→ WORK TO BE COMPLETED:
When you find the line with "- Kevin, S." among the records below, reproduce it and each line after it exactly, ending with the line with "- [ ] The risk of loss".

→ EXTRACTED ENTRIES:
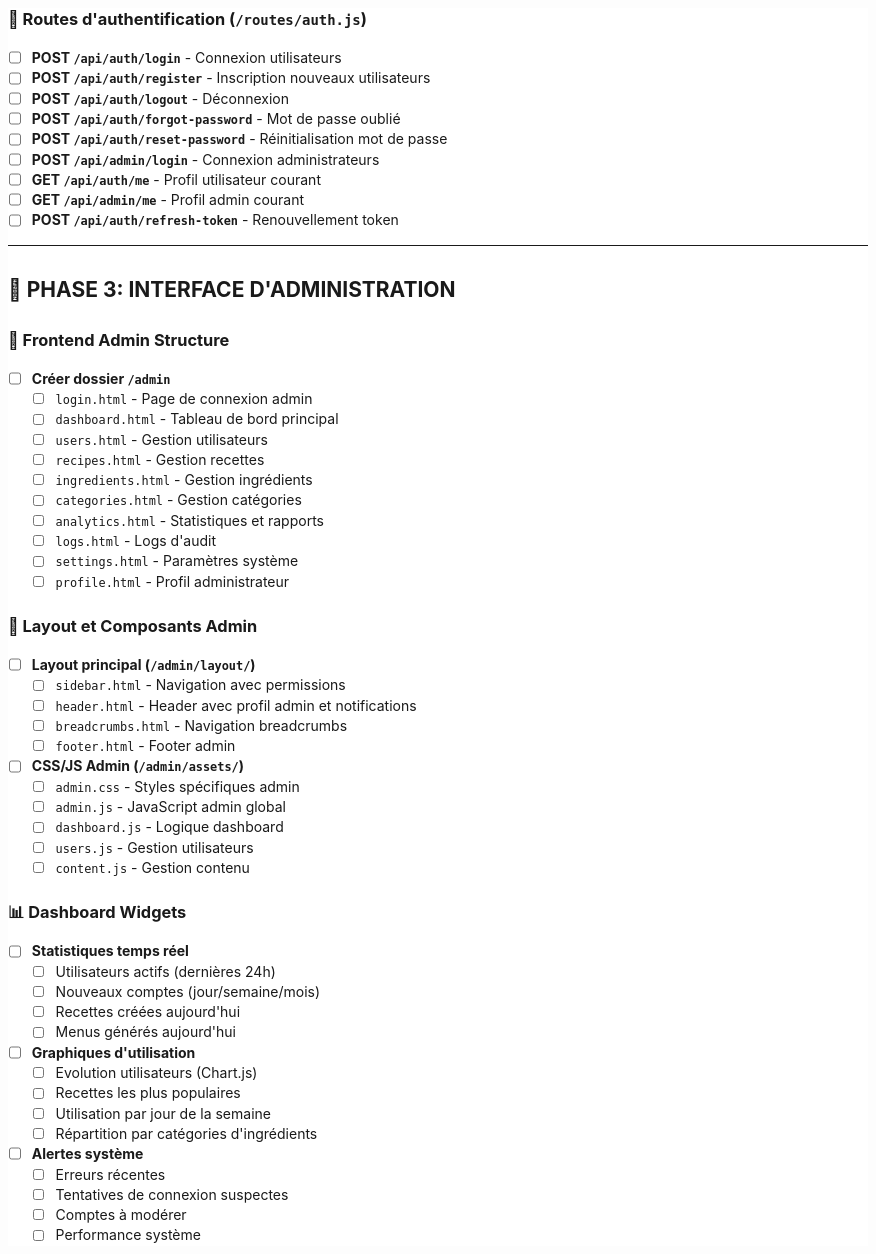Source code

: ### 🔐 Routes d'authentification (`/routes/auth.js`)
- [ ] **POST `/api/auth/login`** - Connexion utilisateurs
- [ ] **POST `/api/auth/register`** - Inscription nouveaux utilisateurs
- [ ] **POST `/api/auth/logout`** - Déconnexion
- [ ] **POST `/api/auth/forgot-password`** - Mot de passe oublié
- [ ] **POST `/api/auth/reset-password`** - Réinitialisation mot de passe
- [ ] **POST `/api/admin/login`** - Connexion administrateurs
- [ ] **GET `/api/auth/me`** - Profil utilisateur courant
- [ ] **GET `/api/admin/me`** - Profil admin courant
- [ ] **POST `/api/auth/refresh-token`** - Renouvellement token

---

## 🎯 PHASE 3: INTERFACE D'ADMINISTRATION

### 📱 Frontend Admin Structure
- [ ] **Créer dossier `/admin`**
  - [ ] `login.html` - Page de connexion admin
  - [ ] `dashboard.html` - Tableau de bord principal
  - [ ] `users.html` - Gestion utilisateurs
  - [ ] `recipes.html` - Gestion recettes
  - [ ] `ingredients.html` - Gestion ingrédients
  - [ ] `categories.html` - Gestion catégories
  - [ ] `analytics.html` - Statistiques et rapports
  - [ ] `logs.html` - Logs d'audit
  - [ ] `settings.html` - Paramètres système
  - [ ] `profile.html` - Profil administrateur

### 🎨 Layout et Composants Admin
- [ ] **Layout principal (`/admin/layout/`)**
  - [ ] `sidebar.html` - Navigation avec permissions
  - [ ] `header.html` - Header avec profil admin et notifications
  - [ ] `breadcrumbs.html` - Navigation breadcrumbs
  - [ ] `footer.html` - Footer admin
- [ ] **CSS/JS Admin (`/admin/assets/`)**
  - [ ] `admin.css` - Styles spécifiques admin
  - [ ] `admin.js` - JavaScript admin global
  - [ ] `dashboard.js` - Logique dashboard
  - [ ] `users.js` - Gestion utilisateurs
  - [ ] `content.js` - Gestion contenu

### 📊 Dashboard Widgets
- [ ] **Statistiques temps réel**
  - [ ] Utilisateurs actifs (dernières 24h)
  - [ ] Nouveaux comptes (jour/semaine/mois)
  - [ ] Recettes créées aujourd'hui
  - [ ] Menus générés aujourd'hui
- [ ] **Graphiques d'utilisation**
  - [ ] Evolution utilisateurs (Chart.js)
  - [ ] Recettes les plus populaires
  - [ ] Utilisation par jour de la semaine
  - [ ] Répartition par catégories d'ingrédients
- [ ] **Alertes système**
  - [ ] Erreurs récentes
  - [ ] Tentatives de connexion suspectes
  - [ ] Comptes à modérer
  - [ ] Performance système
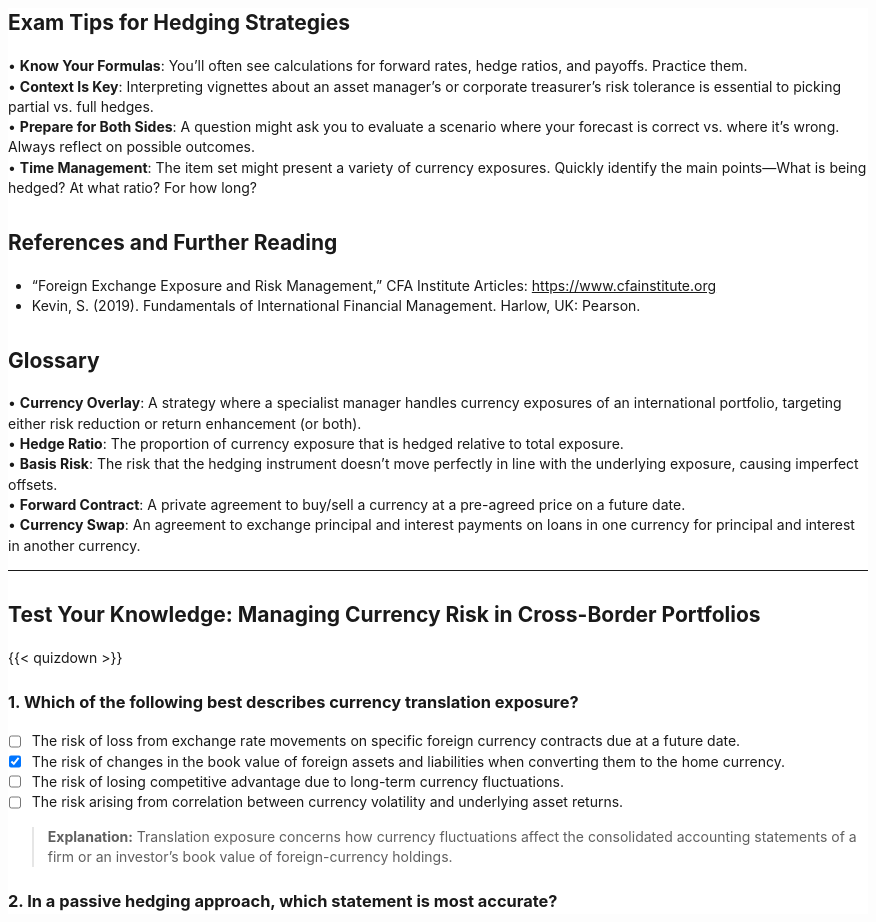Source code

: ## Exam Tips for Hedging Strategies

• **Know Your Formulas**: You’ll often see calculations for forward rates, hedge ratios, and payoffs. Practice them.  
• **Context Is Key**: Interpreting vignettes about an asset manager’s or corporate treasurer’s risk tolerance is essential to picking partial vs. full hedges.  
• **Prepare for Both Sides**: A question might ask you to evaluate a scenario where your forecast is correct vs. where it’s wrong. Always reflect on possible outcomes.  
• **Time Management**: The item set might present a variety of currency exposures. Quickly identify the main points—What is being hedged? At what ratio? For how long?

## References and Further Reading

- “Foreign Exchange Exposure and Risk Management,” CFA Institute Articles: https://www.cfainstitute.org  
- Kevin, S. (2019). Fundamentals of International Financial Management. Harlow, UK: Pearson.  

## Glossary

• **Currency Overlay**: A strategy where a specialist manager handles currency exposures of an international portfolio, targeting either risk reduction or return enhancement (or both).  
• **Hedge Ratio**: The proportion of currency exposure that is hedged relative to total exposure.  
• **Basis Risk**: The risk that the hedging instrument doesn’t move perfectly in line with the underlying exposure, causing imperfect offsets.  
• **Forward Contract**: A private agreement to buy/sell a currency at a pre-agreed price on a future date.  
• **Currency Swap**: An agreement to exchange principal and interest payments on loans in one currency for principal and interest in another currency.

----------

## Test Your Knowledge: Managing Currency Risk in Cross-Border Portfolios

{{< quizdown >}}

### 1. Which of the following best describes currency translation exposure?

- [ ] The risk of loss from exchange rate movements on specific foreign currency contracts due at a future date.
- [x] The risk of changes in the book value of foreign assets and liabilities when converting them to the home currency.
- [ ] The risk of losing competitive advantage due to long-term currency fluctuations.
- [ ] The risk arising from correlation between currency volatility and underlying asset returns.

> **Explanation:** Translation exposure concerns how currency fluctuations affect the consolidated accounting statements of a firm or an investor’s book value of foreign-currency holdings.


### 2. In a passive hedging approach, which statement is most accurate?
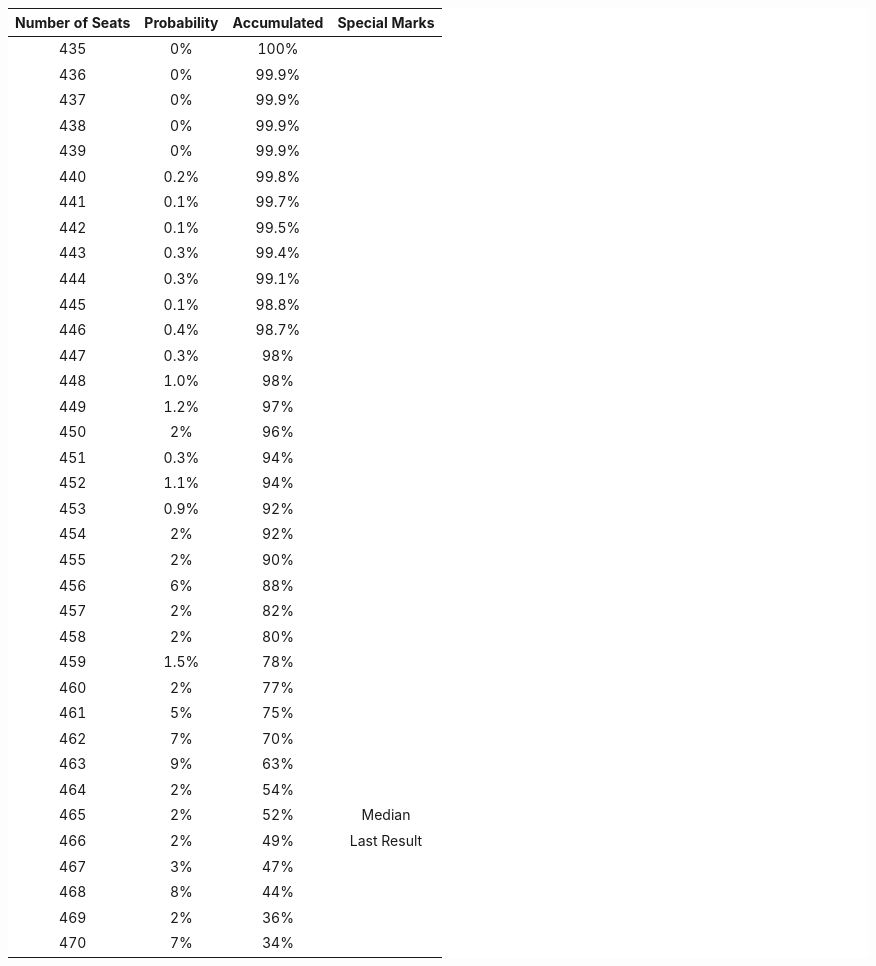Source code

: | Number of Seats | Probability | Accumulated | Special Marks |
|:---------------:|:-----------:|:-----------:|:-------------:|
| 435 | 0% | 100% |  |
| 436 | 0% | 99.9% |  |
| 437 | 0% | 99.9% |  |
| 438 | 0% | 99.9% |  |
| 439 | 0% | 99.9% |  |
| 440 | 0.2% | 99.8% |  |
| 441 | 0.1% | 99.7% |  |
| 442 | 0.1% | 99.5% |  |
| 443 | 0.3% | 99.4% |  |
| 444 | 0.3% | 99.1% |  |
| 445 | 0.1% | 98.8% |  |
| 446 | 0.4% | 98.7% |  |
| 447 | 0.3% | 98% |  |
| 448 | 1.0% | 98% |  |
| 449 | 1.2% | 97% |  |
| 450 | 2% | 96% |  |
| 451 | 0.3% | 94% |  |
| 452 | 1.1% | 94% |  |
| 453 | 0.9% | 92% |  |
| 454 | 2% | 92% |  |
| 455 | 2% | 90% |  |
| 456 | 6% | 88% |  |
| 457 | 2% | 82% |  |
| 458 | 2% | 80% |  |
| 459 | 1.5% | 78% |  |
| 460 | 2% | 77% |  |
| 461 | 5% | 75% |  |
| 462 | 7% | 70% |  |
| 463 | 9% | 63% |  |
| 464 | 2% | 54% |  |
| 465 | 2% | 52% | Median |
| 466 | 2% | 49% | Last Result |
| 467 | 3% | 47% |  |
| 468 | 8% | 44% |  |
| 469 | 2% | 36% |  |
| 470 | 7% | 34% |  |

→ REPLY:
- Kevin, S. (2019). Fundamentals of International Financial Management. Harlow, UK: Pearson.  

## Glossary

• **Currency Overlay**: A strategy where a specialist manager handles currency exposures of an international portfolio, targeting either risk reduction or return enhancement (or both).  
• **Hedge Ratio**: The proportion of currency exposure that is hedged relative to total exposure.  
• **Basis Risk**: The risk that the hedging instrument doesn’t move perfectly in line with the underlying exposure, causing imperfect offsets.  
• **Forward Contract**: A private agreement to buy/sell a currency at a pre-agreed price on a future date.  
• **Currency Swap**: An agreement to exchange principal and interest payments on loans in one currency for principal and interest in another currency.

----------

## Test Your Knowledge: Managing Currency Risk in Cross-Border Portfolios

{{< quizdown >}}

### 1. Which of the following best describes currency translation exposure?

- [ ] The risk of loss from exchange rate movements on specific foreign currency contracts due at a future date.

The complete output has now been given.